As part of a very good article about how to place Obama and Trump in “political time,” Thomas Edsall has a generous discussion of the paper Julia Azari and I recently presented:

Here is how Azari, in an unpublished paper written with Scott Lemieux, a political scientist at the University of Washington, pursues the idea that Trump may not fit into Skowronek’s scheme:

It is far from obvious the Reagan coalition has become electorally unviable. While it is true that Republicans have lost the popular vote in 6 of the last 7 presidential elections, they have also been the dominant congressional party since 1994, and the fact that the House, Senate and therefore the Electoral College all overrepresent predominantly white rural areas gives the Republican Party as currently constituted a very high electoral floor that will make its consignment to the political wilderness unlikely.

Instead of setting the stage for a transformative reconstruction of American politics, the country may have entered what Azari and Lemieux call “the long disjunction,” a “new era in American politics where there is not a clear majority party, but there is strong, ideologically-driven partisan contestation.”

If this is the case, Azari and Lemieux write, the “politics of the long disjunction are unlikely to be pretty.” Instead, they write:

The combination of the Republicans currently benefiting from the malapportionment of the Senate and the erasure of norms surrounding judicial confirmations makes it more likely that serious clashes between the elected branches and the judiciary will lead to lengthy Supreme Court vacancies and attempts to restrict the power of the courts through formally legal but nonnormative measures like court-packing and jurisdiction-stripping.

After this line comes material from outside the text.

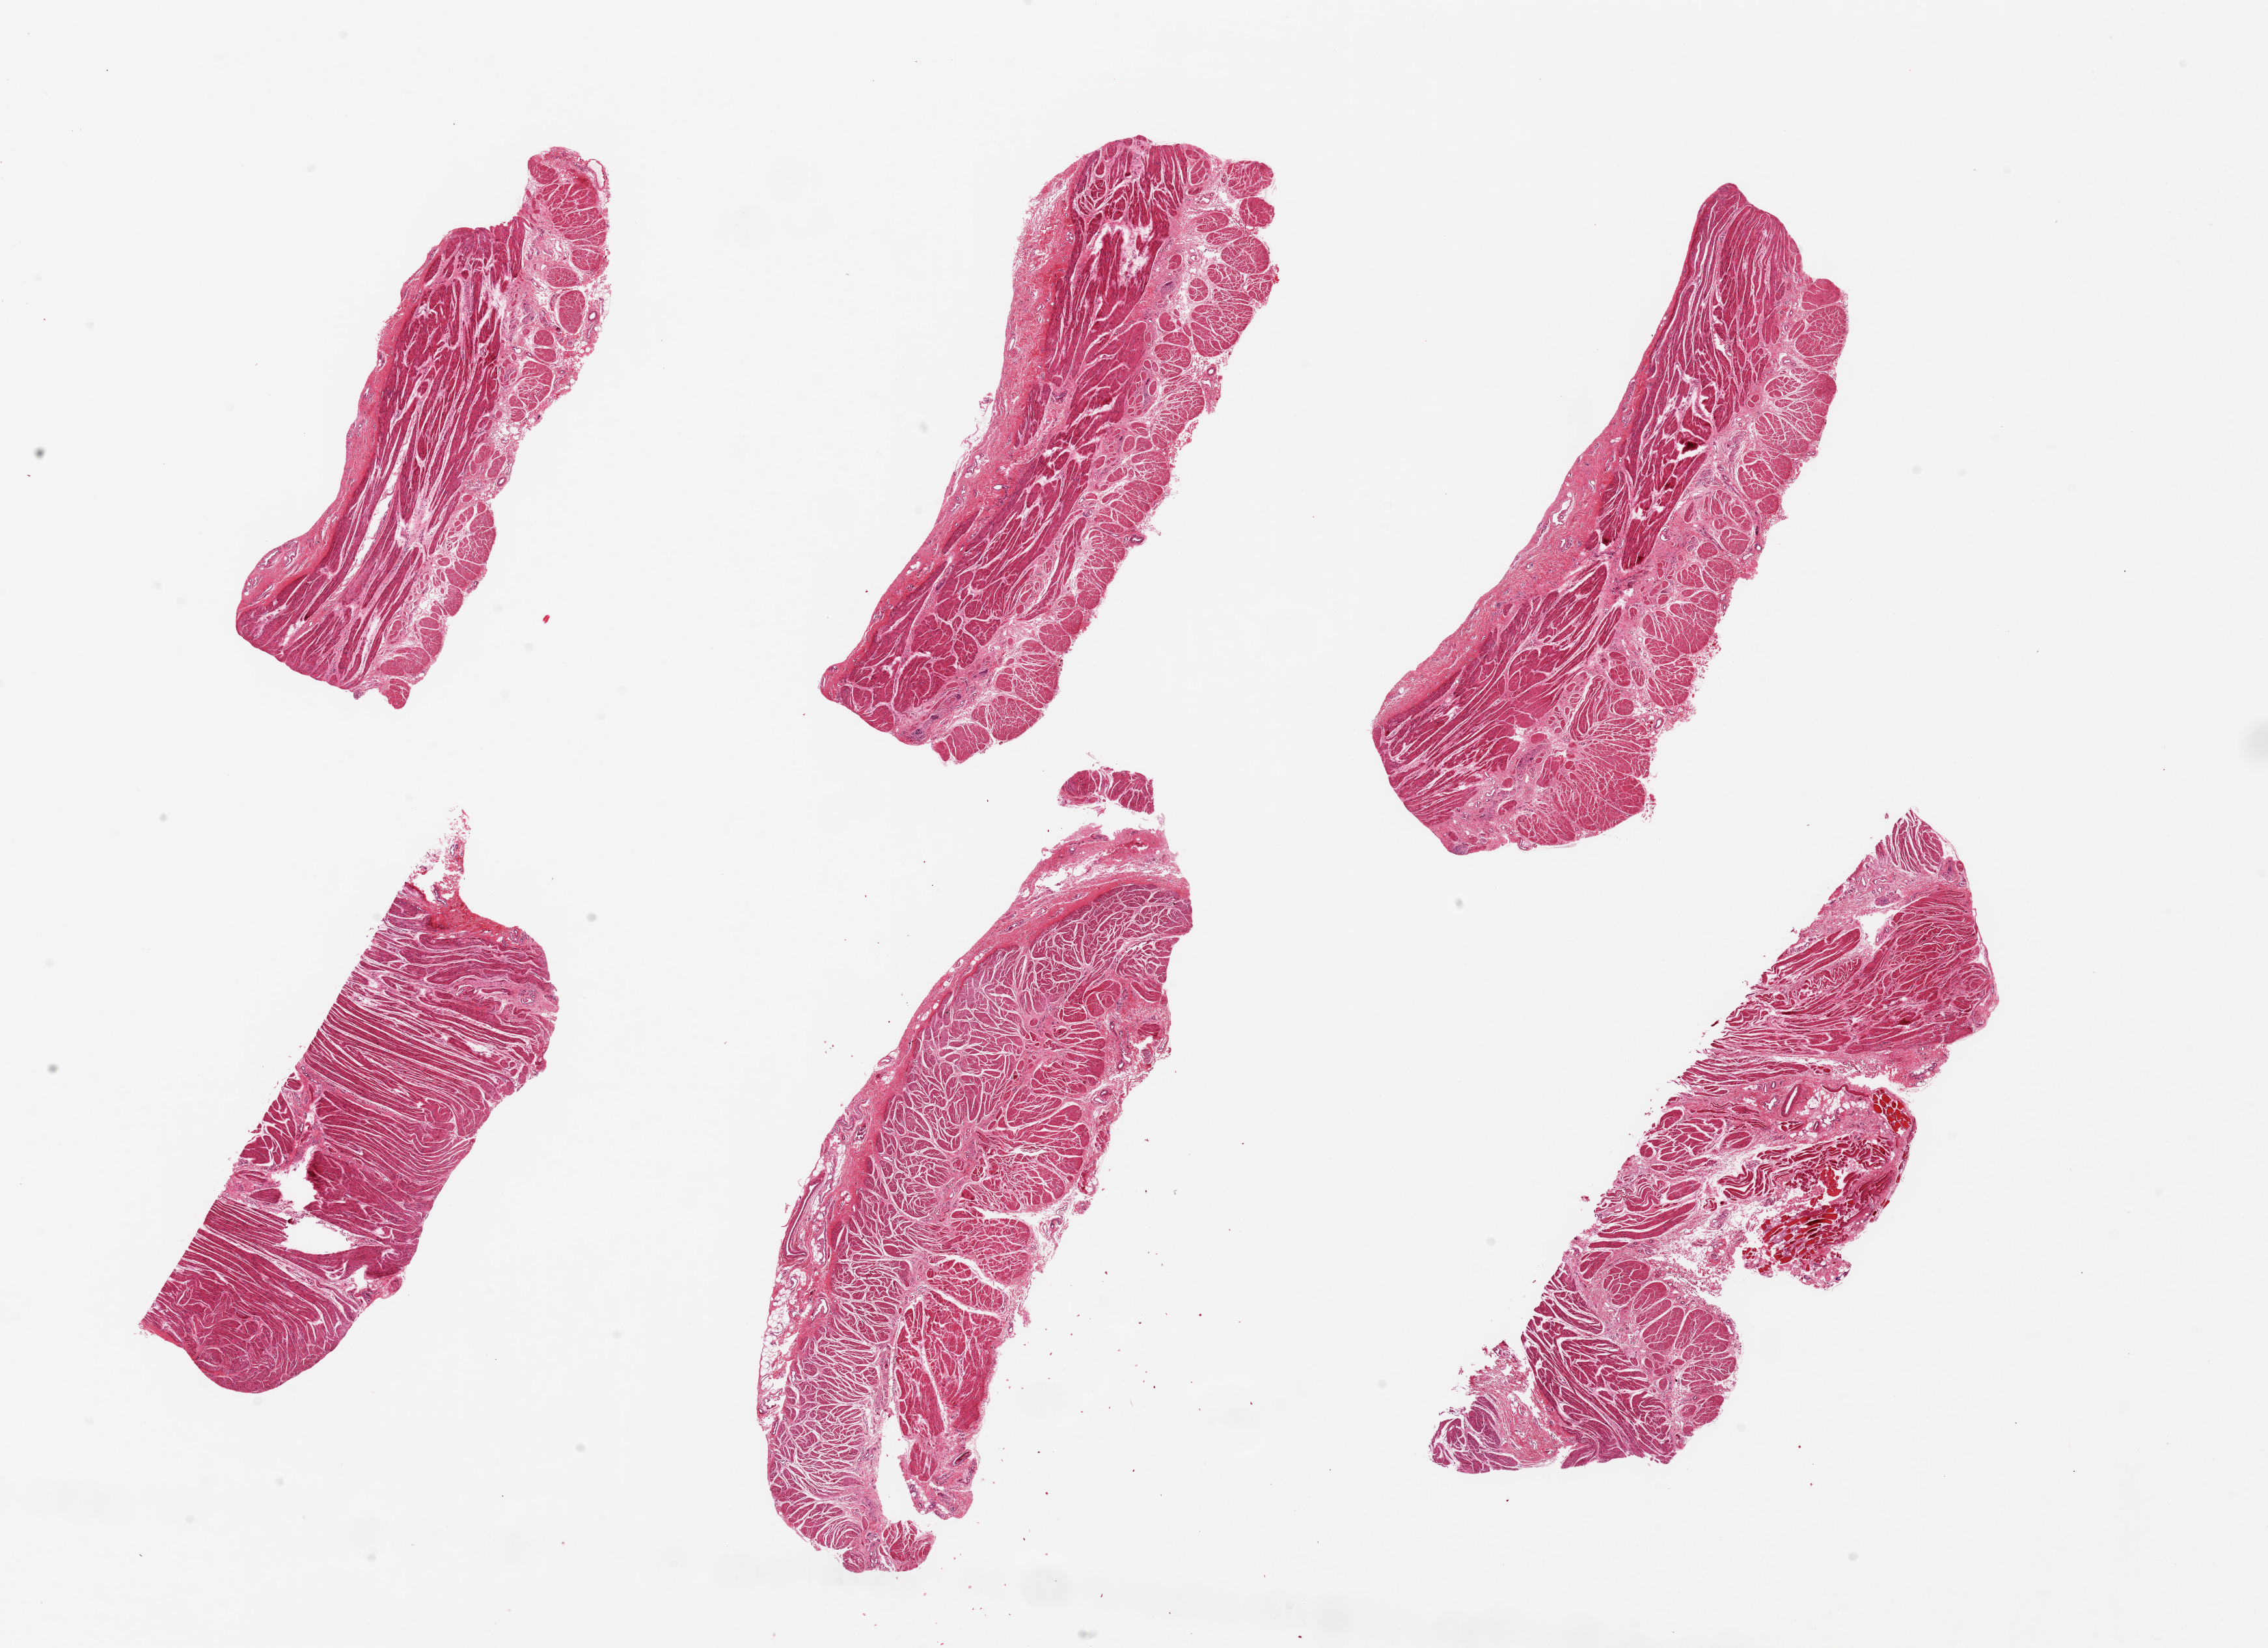
Haematoxylin and eosin whole-slide image — shown as a low-resolution overview of the whole scanned area (about 27.6 x 20.0 mm). PAXgene-fixed, paraffin-embedded tissue. Target tissue: gastroesophageal junction. Donor tissue sample. Donor: male.
Reviewer comment on this tissue sample: 6 pieces ~7x3mm, good specimens, all muscle.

Government shutdowns in periods of divided government may become more common. Congress is likely to abuse its oversight powers under opposition presidents and let them lay mostly dormant when partisan allies are in the White House. A long disjunction is, above all, a period in which neither party can effectively legitimatize its power, but power will continue to be exercised. This is not a formula for political stability.

There are certainly disjunctive elements in Trump’s presidency, and indeed in an institutional structure in which national majorities were consistently rewarded with control of the national government we would probably be looking at a major political realignment. But we don’t have that institutional structure. So my objections to the strongest versions of the Trump-as-disjunctive-president argument remain as they were at the outset: 1)there’s no reason to believe the Republican coalition is about to fracture or become electorally noncompetitive, and 2)at least in policy terms Obama governed much more as an articulator of the New Deal/Great Society than as a “preemptive” president like Clinton. Or to put it another way, Skowronek’s model works least well in periods of political stalemate like the Gilded Age, and this is a period of stalemate with a big difference from the late 19th century: strong ideological polarization. The dominant regime necessary for typical patterns of presidential leadership just isn’t there.

I think Theda Skocpol’s warning in the Edsall piece is worth quoting:

Theda Skocpol, professor of government and sociology at Harvard, sharply criticized the Skowronek-Balkin theory because it masks what she contends is a fundamentally different and dangerous moment in American politics:

We are in a very extreme period in U.S. political history because of the radicalization of the GOP and the apparent willingness of virtually all of its officeholders, candidates, and big donors to go along with authoritarian and anti-democratic measures of many kinds, not just presidential power grabs but legislative and judicial steps to curtail voting and organizational rights of opponents, in essence rigging future electoral contests in a very minority rule direction.

Skocpol warned of “mechanistic over-optimism,” writing that “things will look very different if Trump is re-elected, as he may very well be.” The current state of politics “is no ordinary cyclical turn,” she notes. “I would rank this period as one of the most conflictual since the late 1960s and early 1930s and the one with the greatest potential for actual regime change since the Civil War.”